All these changes, and many more, will take place as the seasons change. It would be best though to prepare your home for changes in the seasons. Your goal ultimately is to “winterize” your home. When you winterize your home, you conduct repairs and chores around the home to prevent damage from cold temperatures, snow, and ice. Here are some repairs you should do on your home to prepare for winter
1. Take care of exterior wood by painting, caulking, and sealing.
One of the ways to ensure that your home stays safe from the winter elements is by painting, caulking, and sealing the exterior wood. The wood trim that is found around your house must be kept safe from the outside elements, otherwise, damage can occur. Rather than replacing this wood trim (which costs a lot to do), you can take the preventative method of keeping the trim painted and caulked.
This is an activity which people can do themselves, throughout the year. If it’s not done before the winter months arrive, there’s a good chance that this damage can get worse.
2. Replace loose roofing shingles and have roof holes fixed.
Keeping your roof in the best shape is needed throughout the year. As with any season, though, winter brings with it, its own reasons for concern. In the case of harsh windstorms, ice, snow buildup, and dropping temperatures, advanced repairs should be taken.
To begin with, if you suspect that your roof shingles are loose, damaged, or missing, it might be best to contact a licensed roof contractor like Gibsonia roofing contractors to first see if repairs need to be done. Secondly, check your roof to see if there are any leaks, or drafts coming through to the home. This is another task that can be taken on by licensed professionals. When things become a bit cooler you don’t want moisture or cold air coming into your home.
3. Have old tree limbs cut down.
Let’s say that you live in an area which is heavily forested. Trees of all sorts line the streets of your neighborhood, and you even have a few of these same trees sitting on your home property. During the year, these trees are great window dressing. During the winter months though, they can become potential hazards.

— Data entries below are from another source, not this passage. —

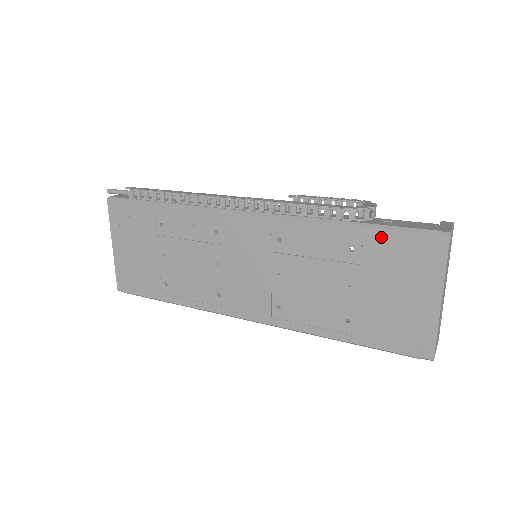
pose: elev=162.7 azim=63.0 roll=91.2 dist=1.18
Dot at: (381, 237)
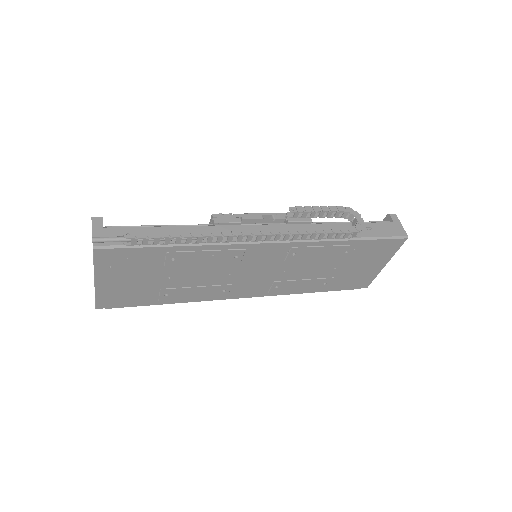
Dot at: (369, 244)
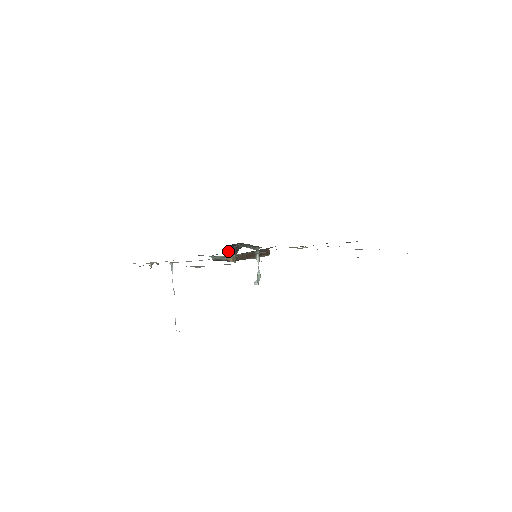
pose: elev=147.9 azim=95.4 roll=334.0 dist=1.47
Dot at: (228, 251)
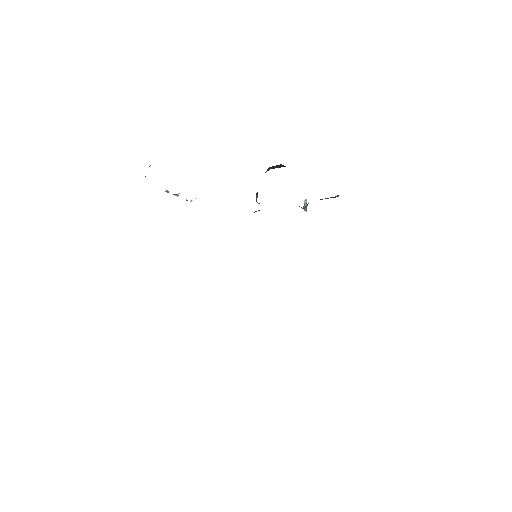
Dot at: (274, 166)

As the temperature drops during the year, old tree limbs start to loosen their hold on trees. These very limbs might even hangover parts of your home. In very unfortunate cases, these tree limbs can damage your home. Imagine having to deal with a hole in your roof caused by the fallen tree limb. You might even have to ask yourself “where is there a drive up storage near me?” when you have to find a self-storage for items damaged by fallen limbs. Having old limbs destroyed in advance of an accident is a good preventative measure to take.
4. Weatherproof exterior pipes.
As the temperatures get colder, there’s a good chance that your exterior pipes can be affected. Frozen pipes can crack, and once they thaw, hundreds of gallons of water can be released in one day. You’ll want to first begin this repair process by checking all of your pipes for weaknesses. If you see moisture on connectors and faucets, this is a sign that there is wear and tear, and that these parts need to be replaced soon.
Lastly, you can also turn off external pipes, to make sure they’re fully drained. It’ll probably be useful to double-check this a couple of days later to see if the external pipes have been fully drained. For a little bit of added protection, you can also add insulating tape to any exterior pipes.